Monday, May 14, 2012

Stepped into one of the world least explored places, PNG.

Again, I'm currently out-stationed for job. It's my first time at the rig site, all way in a remote jungle in Papua New Guinea. Rumor has it that this place has got cannibalism which is kind of freaking me out at first. I still remember that my culture anthropology lecturer said that there are some tribes in the country who have a very interesting practice whereby the guys will receive cements from elder guys to become an adult. Not sure how much truth in it though. Anyway,I've been here for closed to two weeks. It's not that tough an environment to adapt to than one which I'd imagined it before getting here.

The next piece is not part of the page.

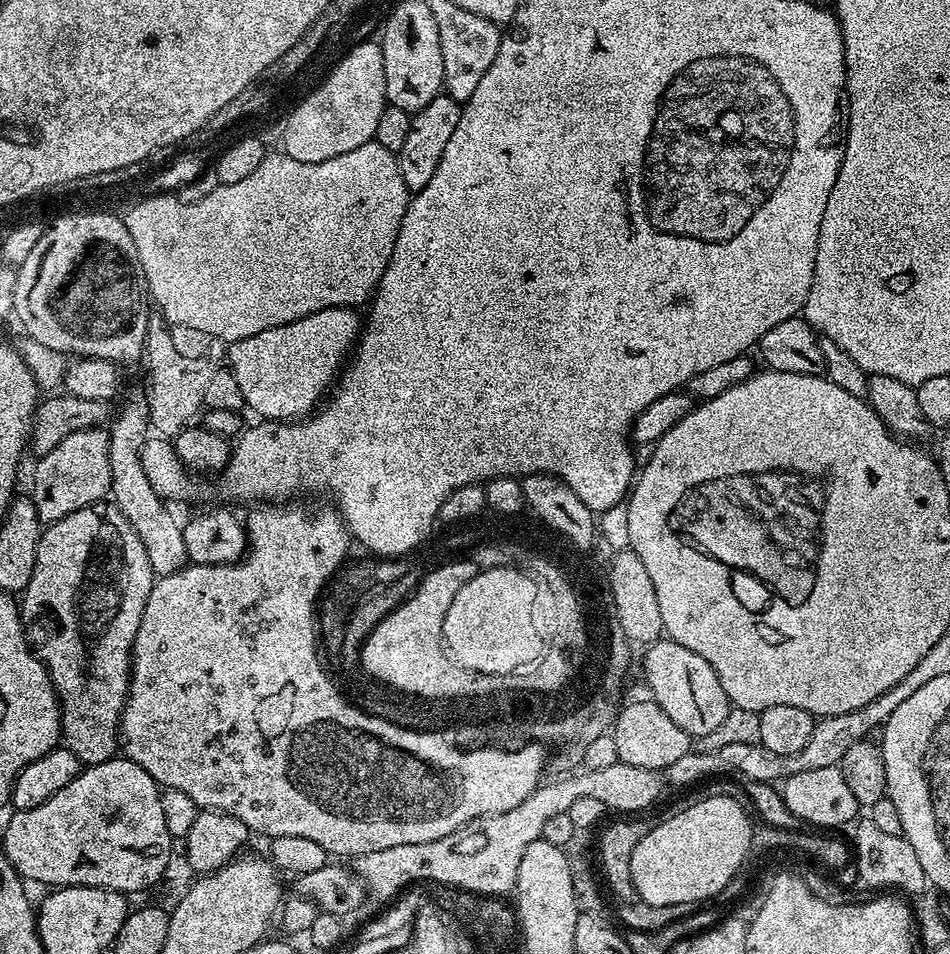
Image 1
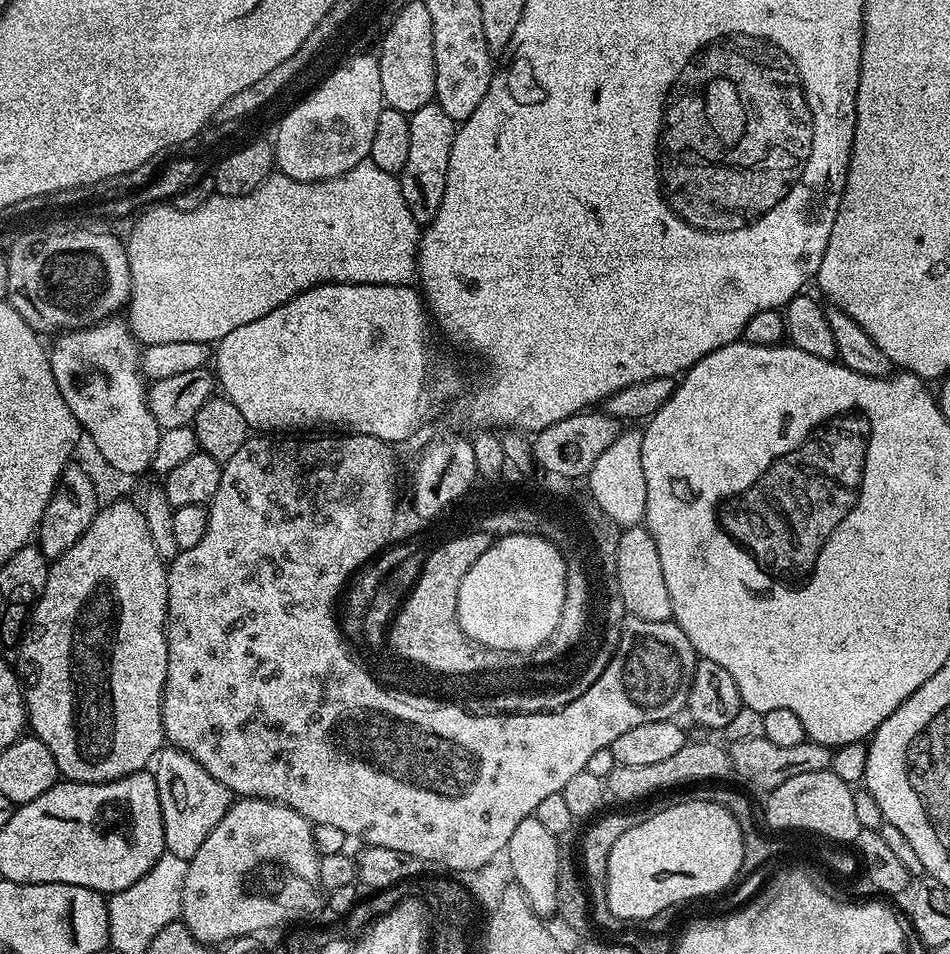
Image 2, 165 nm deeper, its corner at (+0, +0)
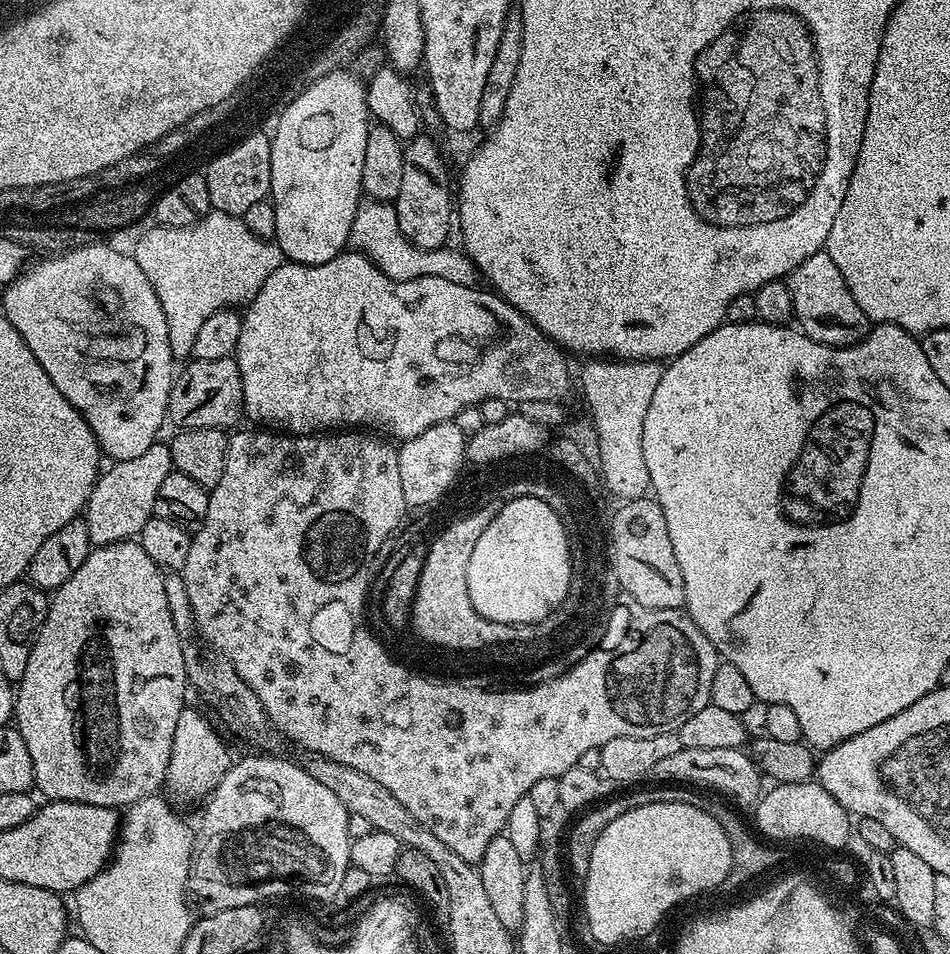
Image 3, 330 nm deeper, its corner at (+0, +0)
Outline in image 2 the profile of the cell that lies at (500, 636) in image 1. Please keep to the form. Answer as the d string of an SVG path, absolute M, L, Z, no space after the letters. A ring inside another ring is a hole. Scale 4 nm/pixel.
M514 533L509 536L502 536L493 539L492 545L488 550L468 570L465 577L462 578L461 585L458 586L457 600L457 620L464 624L464 629L471 631L476 640L483 640L487 644L495 644L496 648L532 648L539 644L545 636L548 636L550 627L556 624L558 611L560 611L560 599L563 595L563 564L560 563L560 557L552 551L551 546L544 544L540 536L530 533Z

Be it as remote a place in a jungle which is accessible via only helicopter, it's still an oil and gas industry where the common language is still English, which I can comfortably use. Communication is really not much a problem. It's a mixed community here, 70% the locals and some foreigners. I am in for night shift. I've made many friends. One of my acquaintances is Sutowo, the rig tool pusher from Indonesia who is humble and has helped me a lot in understanding the rig system. I'm more than thankful to him.

The operation that my company/department is providing has pretty much been over when I got here, so I've been on the standby. The operation is drill stem testing now, whereby they produce the hydrocarbon at some 2000m beneath to surface and flare it to evaluate the commerciality of the reservoir.

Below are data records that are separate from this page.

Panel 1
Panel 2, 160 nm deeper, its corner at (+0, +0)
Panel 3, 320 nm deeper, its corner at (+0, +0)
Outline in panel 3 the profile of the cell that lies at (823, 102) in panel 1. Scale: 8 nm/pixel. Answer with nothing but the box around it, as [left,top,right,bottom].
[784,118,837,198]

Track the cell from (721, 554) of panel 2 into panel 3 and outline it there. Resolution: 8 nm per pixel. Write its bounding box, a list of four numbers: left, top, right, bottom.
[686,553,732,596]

The flare is totally rocking. It's so loud that it annihilates off the noise from the helicopter, which is already deafening by which I am constantly disturbed during my sleep daylight. Believe it or not, the flow of the hydrocarbon through choke (the restriction) to flare is so strong that it literally is shaking up the whole area. I'm feeling all the vibrations at the desk, room, and etc. Apparently, there is so much of energy down at the reservoir to push the hydrocarbon to surface at such a speed. It is no doubt the strongest fire I have ever encountered in my entire life so far.  

The flare when the choke was at about 50% opening in a misty morning. As of the time of doing this post, the choke is fully opened, the flare is awfully ferocious and loud. I guess it's measuring about 40ft, translates into 4 storeys of height. Yes, it's a big eye opener, but then it started bugging me, or perhaps everybody (except the company reps) a lot now.